Request:
Transcribe every entry exactly; the images stay out.
****
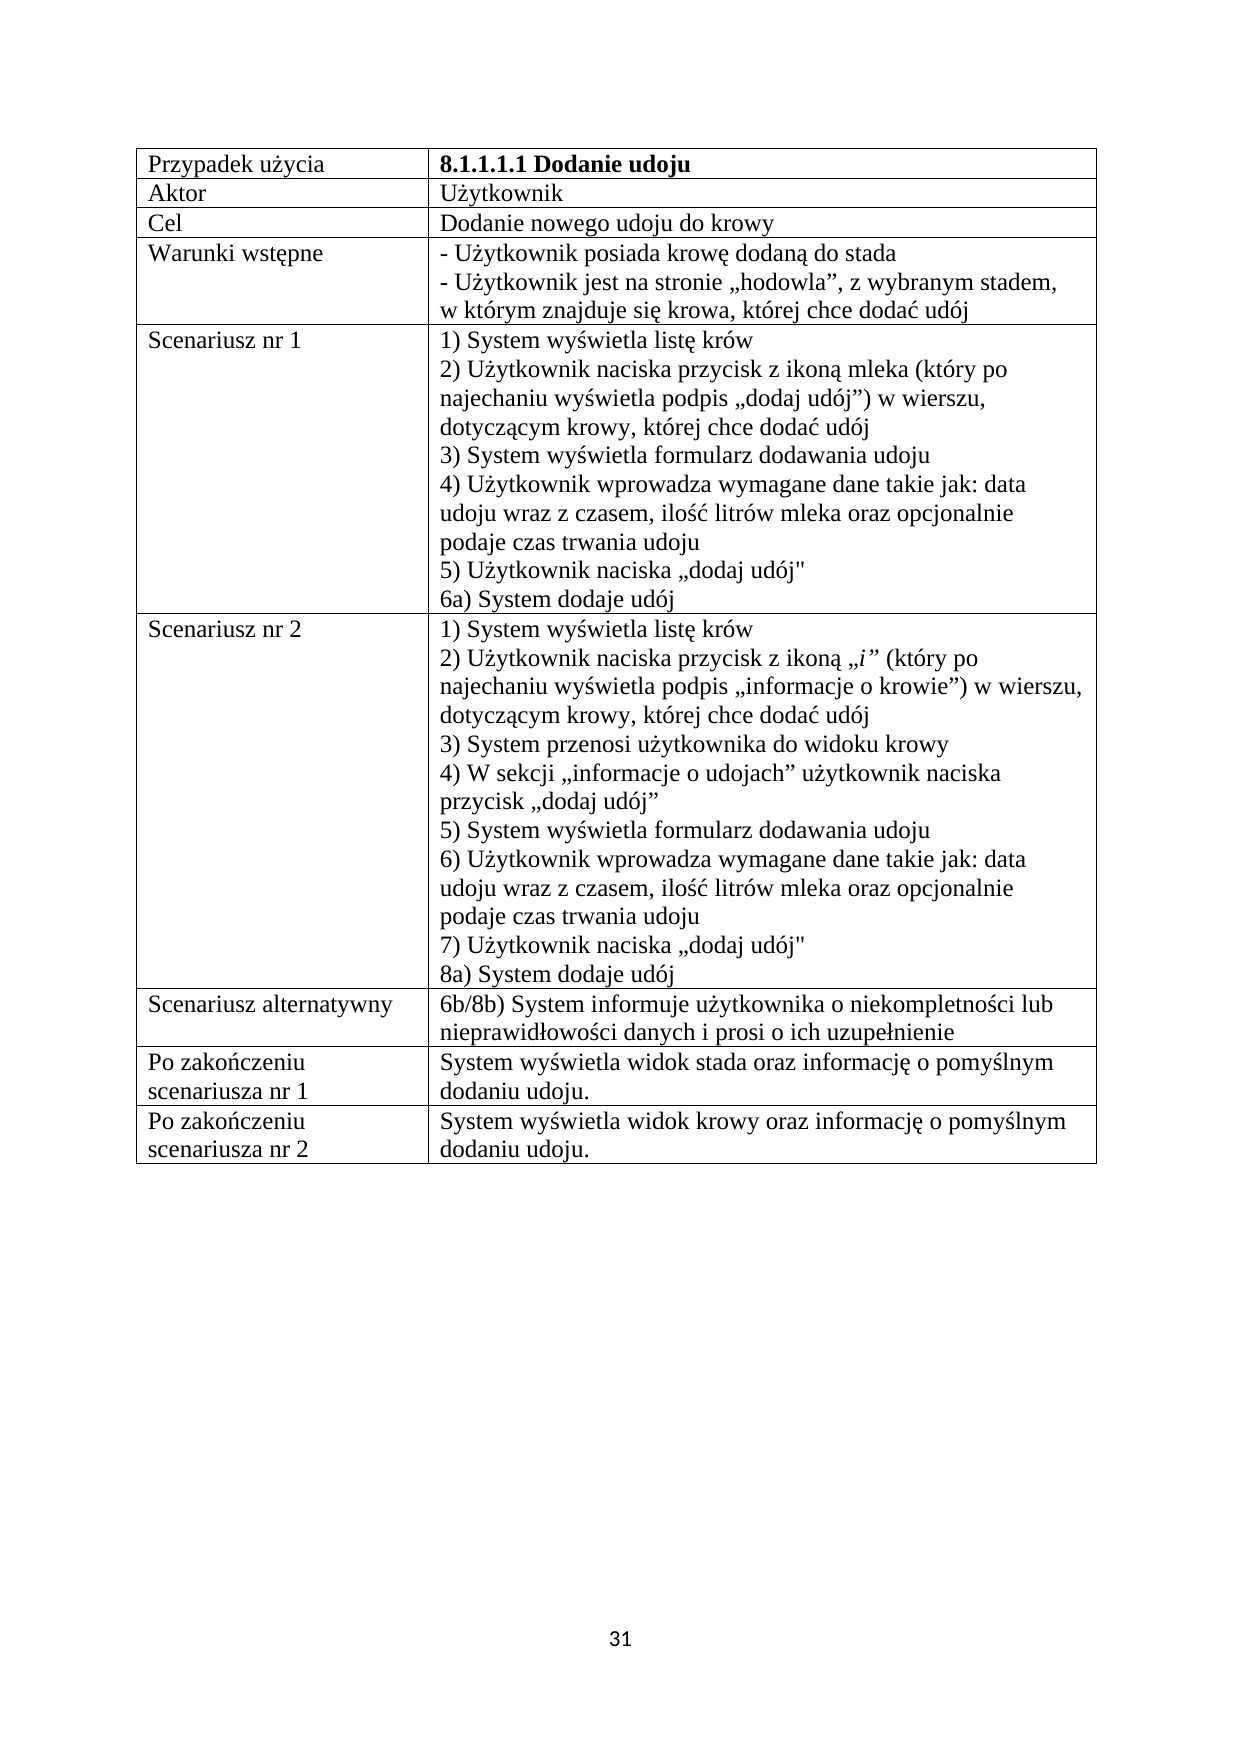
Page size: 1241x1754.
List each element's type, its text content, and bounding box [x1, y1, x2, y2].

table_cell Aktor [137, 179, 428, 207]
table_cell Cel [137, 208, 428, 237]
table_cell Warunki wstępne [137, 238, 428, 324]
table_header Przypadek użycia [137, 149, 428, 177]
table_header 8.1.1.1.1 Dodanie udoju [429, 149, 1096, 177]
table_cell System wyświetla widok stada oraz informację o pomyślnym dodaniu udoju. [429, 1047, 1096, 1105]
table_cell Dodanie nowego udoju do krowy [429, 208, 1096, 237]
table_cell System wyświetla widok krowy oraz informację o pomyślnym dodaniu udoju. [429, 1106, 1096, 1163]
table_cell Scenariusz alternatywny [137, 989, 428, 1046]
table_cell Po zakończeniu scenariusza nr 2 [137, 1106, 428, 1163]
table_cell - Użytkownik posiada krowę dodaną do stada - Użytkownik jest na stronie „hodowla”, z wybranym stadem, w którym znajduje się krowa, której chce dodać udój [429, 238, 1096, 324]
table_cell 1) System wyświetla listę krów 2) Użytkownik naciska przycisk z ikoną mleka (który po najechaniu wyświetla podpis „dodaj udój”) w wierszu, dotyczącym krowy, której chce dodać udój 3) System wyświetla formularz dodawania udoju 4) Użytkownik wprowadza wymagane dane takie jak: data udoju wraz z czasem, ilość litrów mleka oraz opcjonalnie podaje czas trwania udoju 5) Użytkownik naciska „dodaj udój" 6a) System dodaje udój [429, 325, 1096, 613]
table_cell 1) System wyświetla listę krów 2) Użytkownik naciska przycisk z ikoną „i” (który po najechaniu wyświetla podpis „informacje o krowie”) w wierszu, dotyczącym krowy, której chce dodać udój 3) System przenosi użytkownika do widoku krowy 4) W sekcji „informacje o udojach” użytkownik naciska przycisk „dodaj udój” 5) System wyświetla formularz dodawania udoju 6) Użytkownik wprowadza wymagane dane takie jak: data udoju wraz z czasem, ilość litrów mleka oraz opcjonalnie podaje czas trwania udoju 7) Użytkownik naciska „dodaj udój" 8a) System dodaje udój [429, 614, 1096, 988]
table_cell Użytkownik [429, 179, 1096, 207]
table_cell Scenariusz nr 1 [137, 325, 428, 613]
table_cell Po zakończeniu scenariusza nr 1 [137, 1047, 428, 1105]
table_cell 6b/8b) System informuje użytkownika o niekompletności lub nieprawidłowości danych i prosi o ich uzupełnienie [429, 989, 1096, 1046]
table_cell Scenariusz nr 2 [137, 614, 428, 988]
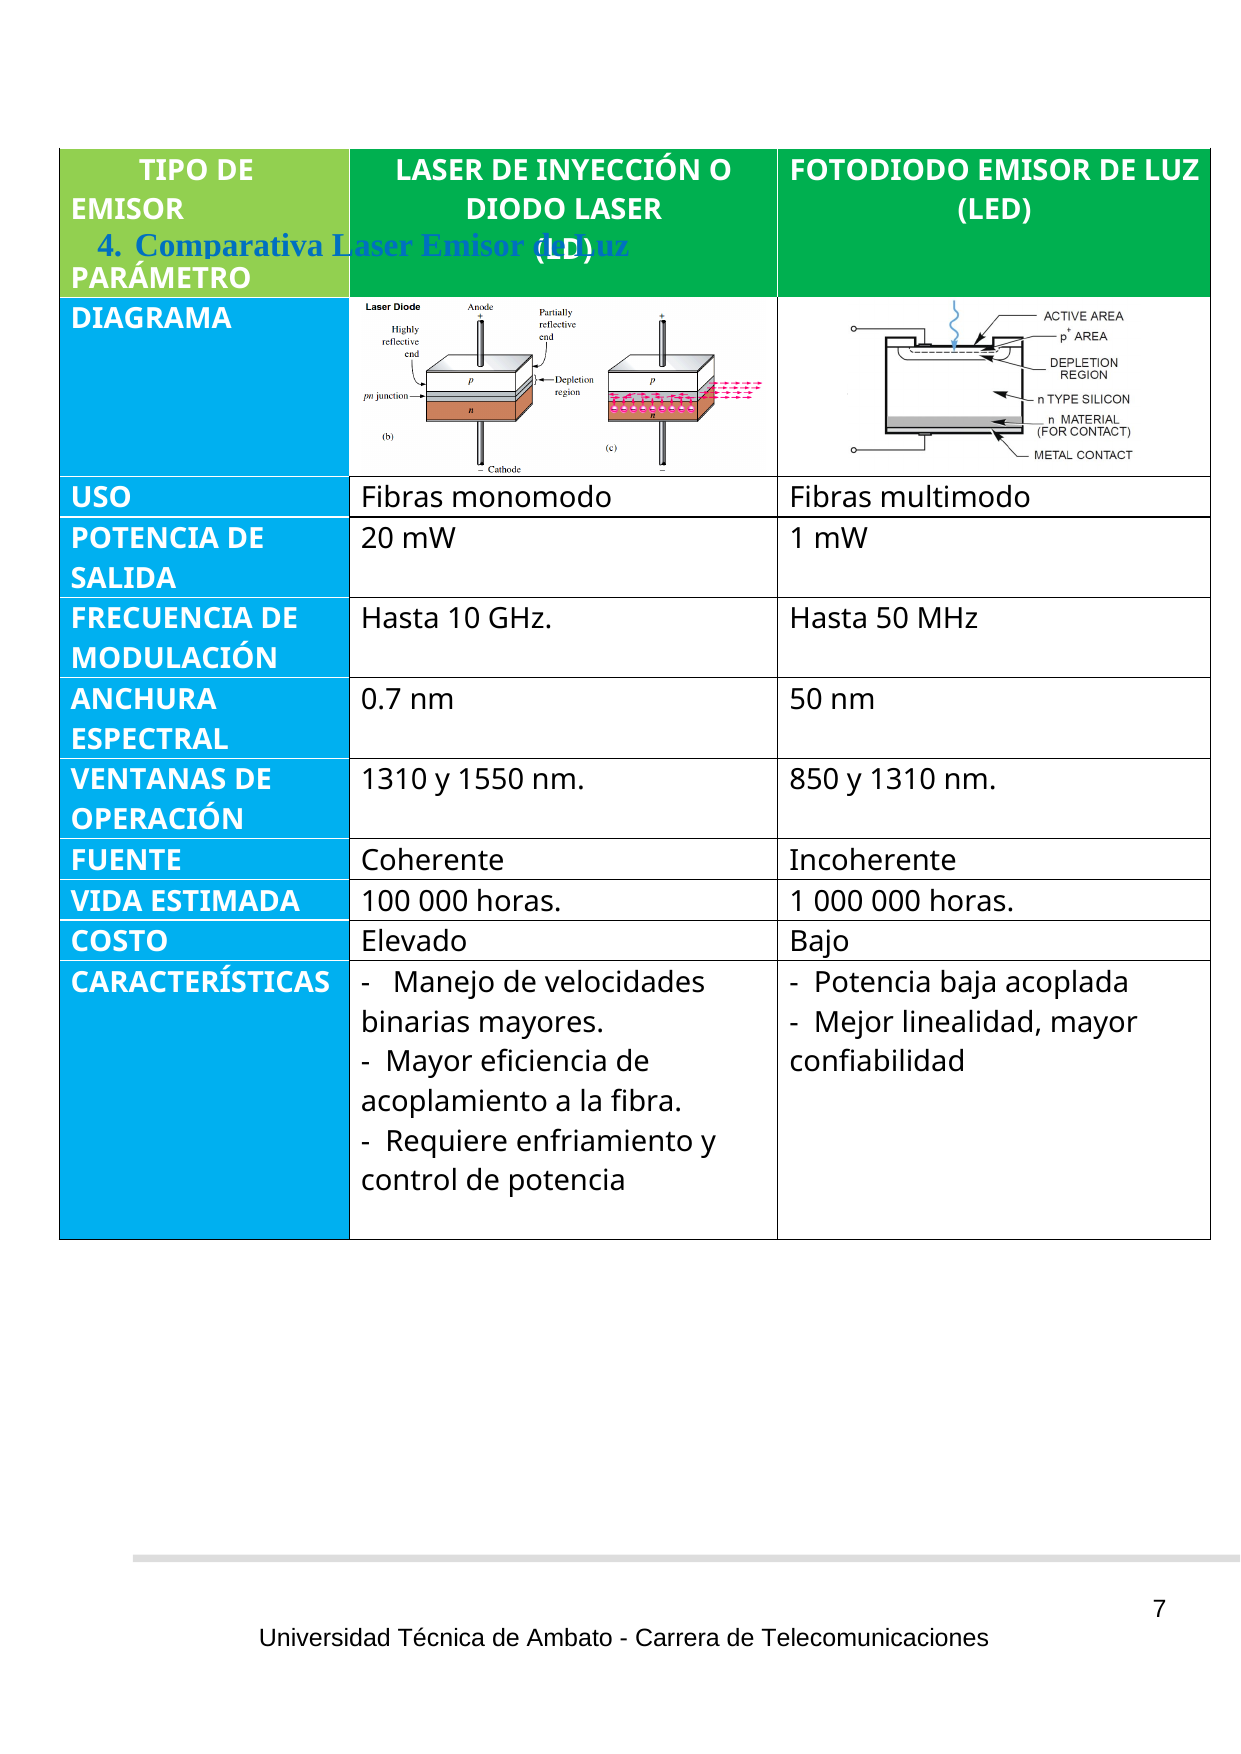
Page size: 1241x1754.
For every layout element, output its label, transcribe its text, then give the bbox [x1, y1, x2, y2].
****
Solution for this task:
Page size: 1241x1754.
List each element's type, its text content, and bounding box [x1, y1, x2, y2].

table_cell Aktor [137, 179, 428, 207]
table_cell Cel [137, 208, 428, 237]
table_cell Warunki wstępne [137, 238, 428, 324]
table_header Przypadek użycia [137, 149, 428, 177]
table_header 8.1.1.1.1 Dodanie udoju [429, 149, 1096, 177]
table_cell System wyświetla widok stada oraz informację o pomyślnym dodaniu udoju. [429, 1047, 1096, 1105]
table_cell Dodanie nowego udoju do krowy [429, 208, 1096, 237]
table_cell System wyświetla widok krowy oraz informację o pomyślnym dodaniu udoju. [429, 1106, 1096, 1163]
table_cell Scenariusz alternatywny [137, 989, 428, 1046]
table_cell Po zakończeniu scenariusza nr 2 [137, 1106, 428, 1163]
table_cell - Użytkownik posiada krowę dodaną do stada - Użytkownik jest na stronie „hodowla”, z wybranym stadem, w którym znajduje się krowa, której chce dodać udój [429, 238, 1096, 324]
table_cell 1) System wyświetla listę krów 2) Użytkownik naciska przycisk z ikoną mleka (który po najechaniu wyświetla podpis „dodaj udój”) w wierszu, dotyczącym krowy, której chce dodać udój 3) System wyświetla formularz dodawania udoju 4) Użytkownik wprowadza wymagane dane takie jak: data udoju wraz z czasem, ilość litrów mleka oraz opcjonalnie podaje czas trwania udoju 5) Użytkownik naciska „dodaj udój" 6a) System dodaje udój [429, 325, 1096, 613]
table_cell 1) System wyświetla listę krów 2) Użytkownik naciska przycisk z ikoną „i” (który po najechaniu wyświetla podpis „informacje o krowie”) w wierszu, dotyczącym krowy, której chce dodać udój 3) System przenosi użytkownika do widoku krowy 4) W sekcji „informacje o udojach” użytkownik naciska przycisk „dodaj udój” 5) System wyświetla formularz dodawania udoju 6) Użytkownik wprowadza wymagane dane takie jak: data udoju wraz z czasem, ilość litrów mleka oraz opcjonalnie podaje czas trwania udoju 7) Użytkownik naciska „dodaj udój" 8a) System dodaje udój [429, 614, 1096, 988]
table_cell Użytkownik [429, 179, 1096, 207]
table_cell Scenariusz nr 1 [137, 325, 428, 613]
table_cell Po zakończeniu scenariusza nr 1 [137, 1047, 428, 1105]
table_cell 6b/8b) System informuje użytkownika o niekompletności lub nieprawidłowości danych i prosi o ich uzupełnienie [429, 989, 1096, 1046]
table_cell Scenariusz nr 2 [137, 614, 428, 988]
Page size: 1241x1754.
For every layout element, output its label, transcribe its text, then give the bbox [x1, y1, x2, y2].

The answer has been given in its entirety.